Law360 Canada (April 16, 2020, 8:50 AM EDT) --
Joël Roy
The quote is so popular that most people have heard it: primium non nocere, or “first, do no harm.” This abstentionist principle, more often referred to as the Hippocratic Oath, has almost entirely encapsulated the essence of medical ethics since its first formulation in 410 BC. Today, its wisdom resonates as much in medical research ethics committees as in Quebec’s Code of Ethics of Physicians, where ss. 47 and 48 directly draw this age-old principle into substantive law:

“47. A physician must avoid omissions, procedures or acts which are unsuitable or contrary to the current information in medical science.

“48. A physician must not resort to insufficiently tested examinations, investigations or treatments, unless they are part of a recognized research project and carried out in a recognized scientific milieu.”

Although the current pandemic forces us to revisit several dogmas formerly held as sacrosanct, this principle should not be thrown out with the proverbial bathwater. It is therefore with great caution that we should consider the public outings of politicians and even physicians calling for the use of hydroxychloroquine as post-exposure prophylaxis despite the lack of evidence confirming its effectiveness. One thinks, for example, of New York State Governor Andrew Cuomo and U.S. President Donald Trump, who already toute it as “one of the biggest game changers in the history of medicine.”

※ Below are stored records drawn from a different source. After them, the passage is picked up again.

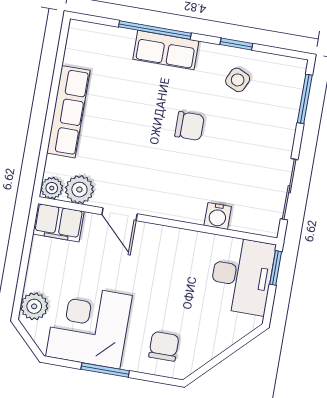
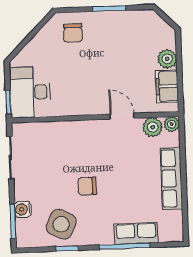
row of seats: (166, 50) -> (136, 233), moved
side table: (238, 80) -> (61, 224), width x1.87, depth x1.87
water cooler: (218, 216) -> (23, 209), moved, turned -90
filing cabinet: (58, 223) -> (167, 86), moved, turned -90
plant: (34, 306) -> (167, 59), moved
corner desk: (89, 326) -> (127, 36), removed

Obviously, one cannot be against the idea of ​​solving a pandemic through drug development. It is also clear that all reasonable measures must be taken to limit both its human and economic tolls. Yet, this cannot be done by violating the cardinal principle of modern medicine. Still, this is precisely what has been argued by many proponents for the past few weeks.

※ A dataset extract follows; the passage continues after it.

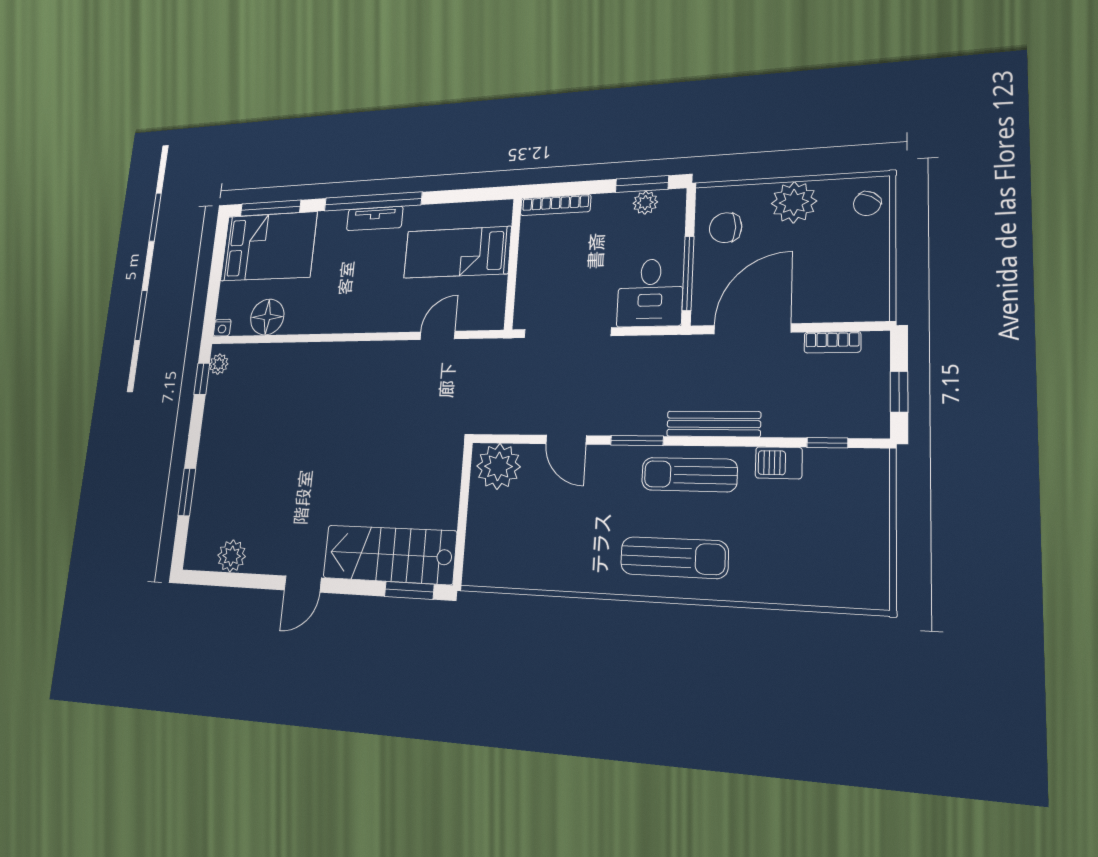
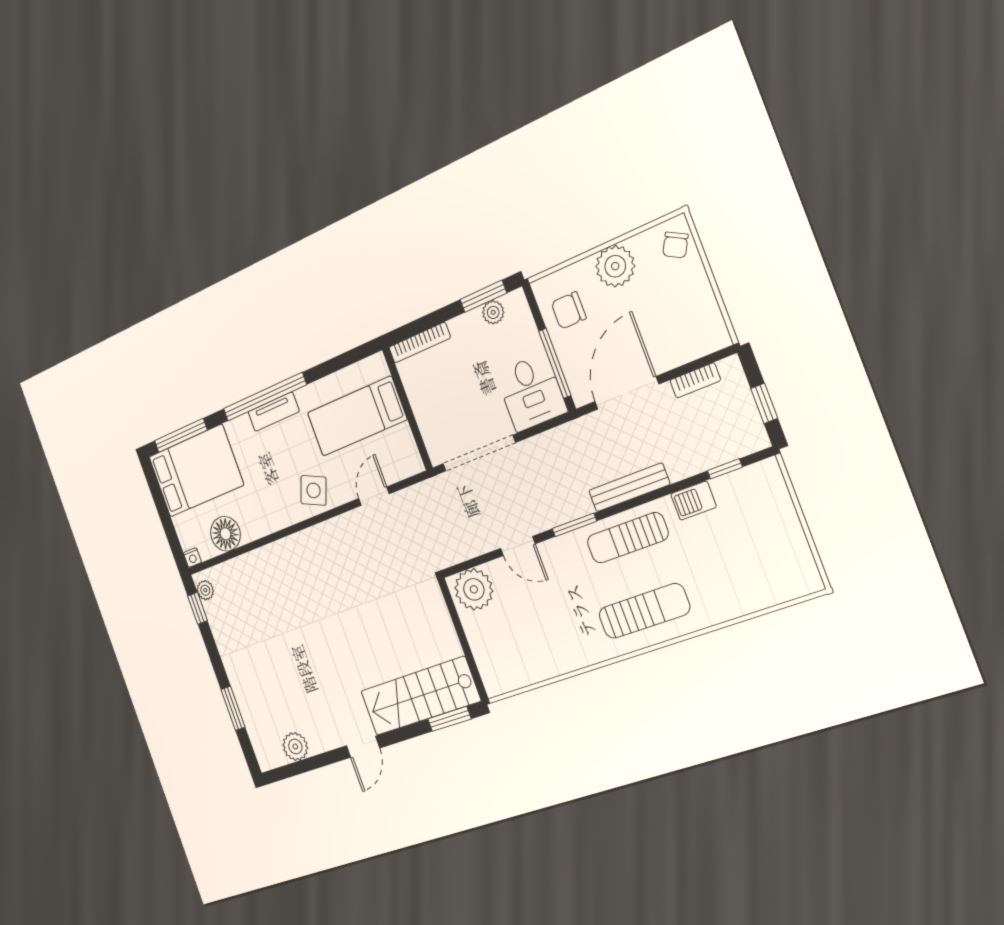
side table: (378, 308) -> (314, 490), added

Hydroxychloroquine has been a known agent since 1955, and is generally indicated in rheumatology, especially in the treatment of rheumatoid arthritis and systemic lupus erythematosus. The fact that it is a well-known, inexpensive and readily available drug makes it an attractive candidate to curb a global crisis. It is, however, not without side effects, which go from headaches, loss of appetite, nausea, mood swings and weight loss to incidences of cardiac toxicity and irreversible retinal damage when consumed in large quantities. These side effects are well documented and stem from observations based on over 65 years of clinical use and research.

As for evidence of efficacy of hydroxychloroquine to cure, or even manage COVID-19? As of now, all indications seem, at best, anecdotal. To date, some in vitro tests have suggested that its administration could slow Sars-CoV-2 propagation, the virus behind COVID-19. However, recent human trials, although too small to be authoritative in any way, tend to show that the use of hydroxychloroquine does not facilitate remission in infected patients. Small studies in France also point to a “favorable evolution” of patients who used it, but their methodology was heavily criticized by the international medical community.

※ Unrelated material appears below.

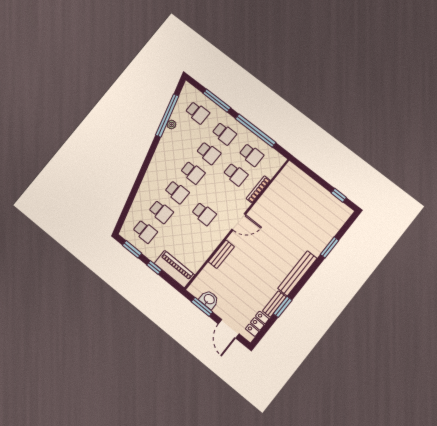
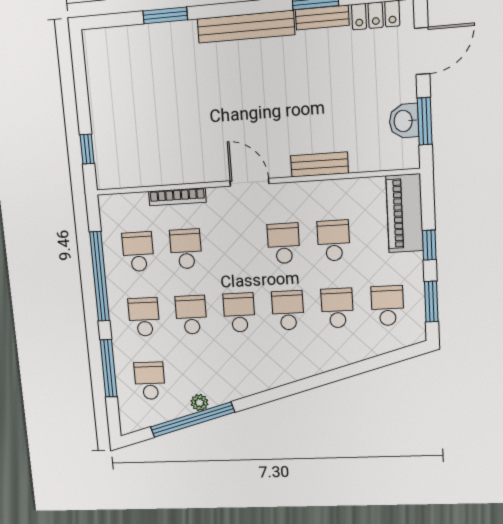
window: (339, 195) -> (87, 149), moved
school desk: (188, 234) -> (334, 241), added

In short, it is too early to weigh in on the potential effectiveness of the drug in treating the disease that afflicts us, but not its side effects. This being the case, subjecting patients to documented risks for uncertain benefits can only represent a head-on violation of the oath which should guide both public and private health decisions: first, do no harm.  

This issue also raises the argument whether physicians could, by following a state-imposed request or protocol to prescribe the molecule for COVID-19, be held liable for what could be seen as the conduct of an “insufficiently tested” treatment. One can also wonder about the fact that RAMQ (the government health insurance board in the province of Quebec), and other drug insurance schemes generally only cover the cost of treatments that are “medically required” (Health Insurance Act, L.S.Q.). This therefore raises as much legal questions as ethical ones, most of which are likely to fall on physicians whose medical judgment now appears more political than ever.

Another source of harm lies in the early craze for the molecule caused by its early proponents. As stocks are now the object of great hope and security considerations, many patients whose condition requires it now have serious difficulties getting a drug they need — and demonstrably so. By allowing states and hospitals to ration a drug for purposes for which we do not know it can be used, we are effectively denying these people effective treatment. Again, we do harm without potentially doing any good.

In short, science is known not to take shortcuts, and our conception of medical ethics and disciplinary law should do the same. Hope is necessary in any stressful situation, and the one currently afflicting us is certainly an immense challenge. However, we better face uncertainty with reasoned optimism than rush to a promised land that could be nothing more than a mirage. As Aristotle — funnily enough, a contemporary of Hippocrates — famously said, patience is often bitter, but its fruit is always sweet.

Joël Roy is a lawyer at Mercier Leduc LLP, and is an author and speaker in ethics and disciplinary law applied to healthcare.